Another thing that has been confused. As bomber, it seems the Do217E / K / M and the Ju 88A / S were a close match in speed. As a night fighter, the Do217 J / N versions seem to have been real dogs compared to the Ju 88 C / R / G. What was about the Dornier that made it such a bad choice to turn into a night fighter or what special sauce did the Junkers have that made them so good??
 

Ju 88A and Ju 88S were not close match in speed themselves
About the question: the bigger the bomber, the more under-performing it will be as a (night) fighter when modified into one (talk making a N.F. out of Vickers Wellington). See how Mosquito was a much, much better fighter than Ju-88.
This is IMO still true even if we talk night fighters, where there was an actual disadvantage if the aircraft is too small.
 
If the Ju 88 wants to carry 250kg bombs they have to go outside, and it won't carry eight. The A-4 could carry up to four bombs outside of up to 500kg each, modifications may have allowed larger bombs but only two?

That is not quite correct.

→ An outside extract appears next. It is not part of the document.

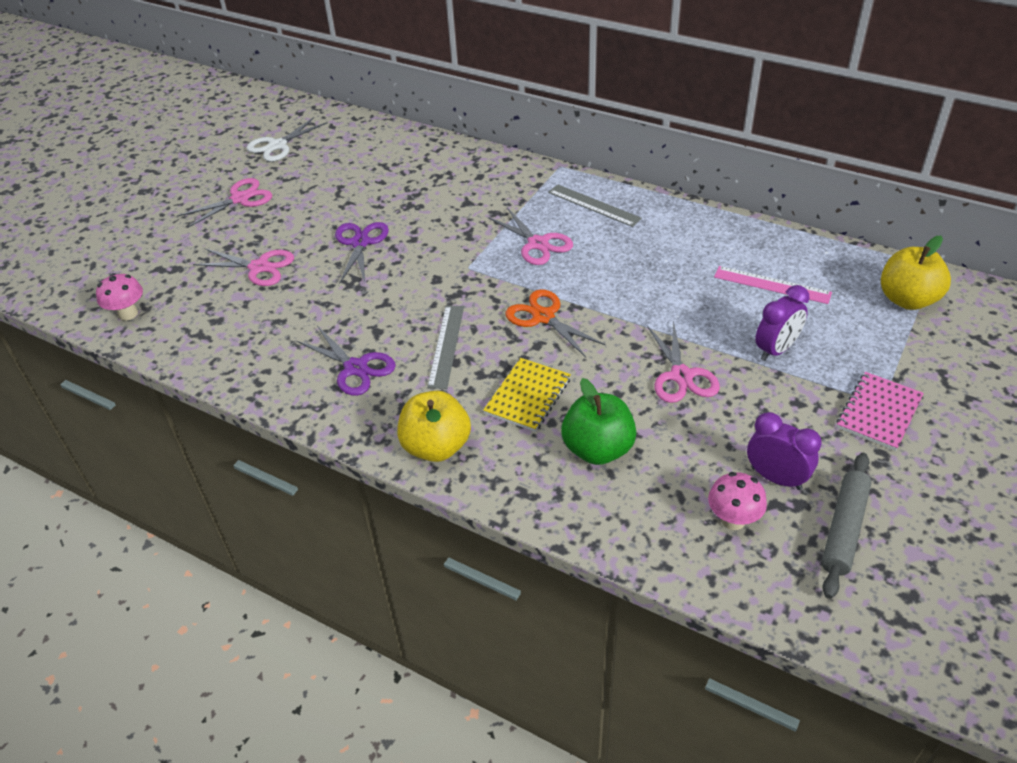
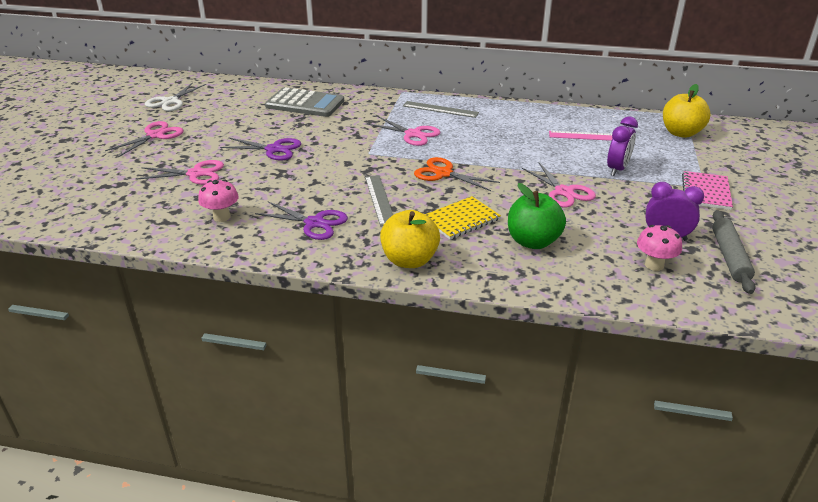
camera: 20 degrees left, 10 degrees down
pink mushroom [96,273,143,321] -> pink mushroom moved to [198,179,239,222]
purple scissors [335,222,389,284] -> purple scissors turned 120 degrees clockwise [220,137,301,160]
yellow notebook [483,358,571,432] -> yellow notebook turned 45 degrees clockwise [425,196,501,240]
none -> grey calculator [265,87,344,117]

The Ju88 A-4 had a total of 6 wing stations capable of carrying 250 kg bombs, although probably only the four inner ones were commonly used. the permissible loads were up to 1800 kg on the inner pylons, up tp 500 kg on the middle ones, and 250 kg on the outer ones. Let's not forget the 1400 kg of bombs that could be carried internally, albeit in 50 kg-bombs - by weight alone that surpasses the maximum load of, for instance, the Ki-21 or Ki-49. It's true that by the time the A-4 went into combat, 50kg bombs were of little use (parafrags to attack airfields?) and the internal bays were mainly used for fuel. I don't know about the dimensions of the bays and how the bombs were carried, but I'm surprised someone didn't come up with alternative uses - dispensers for incendiaries or SD2-kind submunitions, for instance. I'll attach an official Ladeplan (load sheet) for the A-4 that shows the different possible loadouts. As the Ju-88 was intended to be used as a dive bomber, external carriage of bombs was necessary anyway.

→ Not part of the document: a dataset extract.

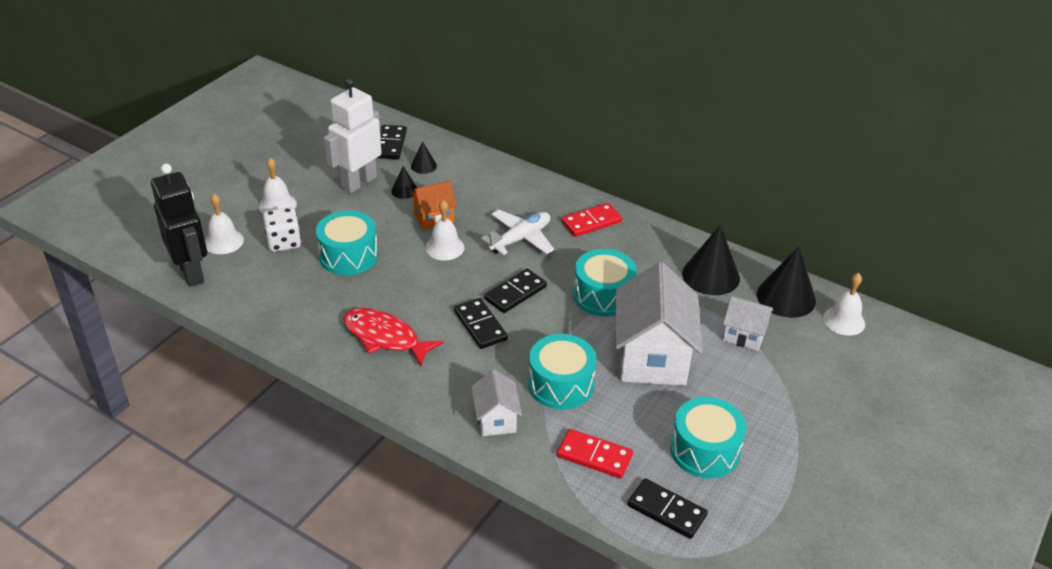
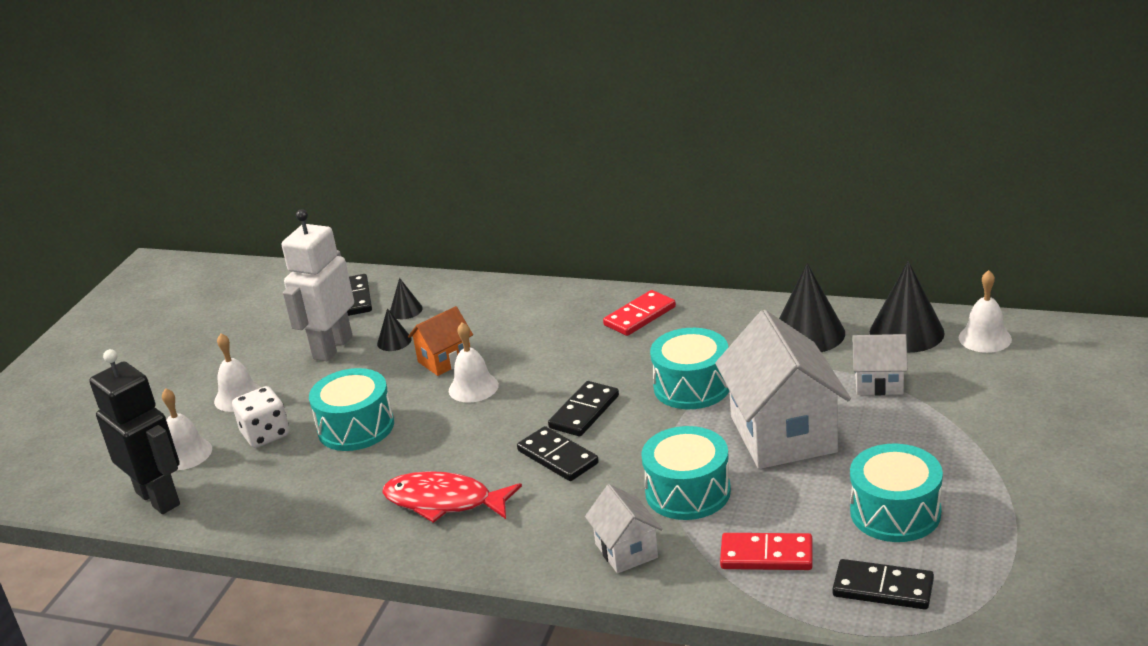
camera: 10 degrees left, 10 degrees down
white plane [481,210,554,255] -> none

By the way, they found out in the eighties that carrying two Mk8x bombs in Tandem externally caused more drag than two conventionally shaped bombs of the same weight.
 
If I could read German this might be easier to answer. But (to the op's original question) wasn't the design intention different? I understand they were both schnellbombers but wasn't the Do217 more of a dedicated level-flight bomber and the Ju88 more of multirole aircraft? Intended to fill roles as dive bomber, long range fighter and torpedo bomber?
 

Such things usually get down to fundamentals wing loading, power to weight ratios and maybe aspect ratios we can check. The larger internal fuel capacity and much larger, actually usable, bomb bay of the Dornier came at a cost in weight. Higher wing loading reduces drag but worsens climb and takeoff. As engines in the 2000hp or more class become available these issues would have faded away. However the 2000,2050,2100 and 2250hp engines belatedly available and fuel available had to be reserved for fighters and in any case providing 2000hp WEP Noteleistung in a fighter flying at 400mph is easier to accomplish than the same power duing takeoff due to cooling flow over the engine and its oil cooler. A Dornier Do 217M with Jumo 213E1 might have been a real beast.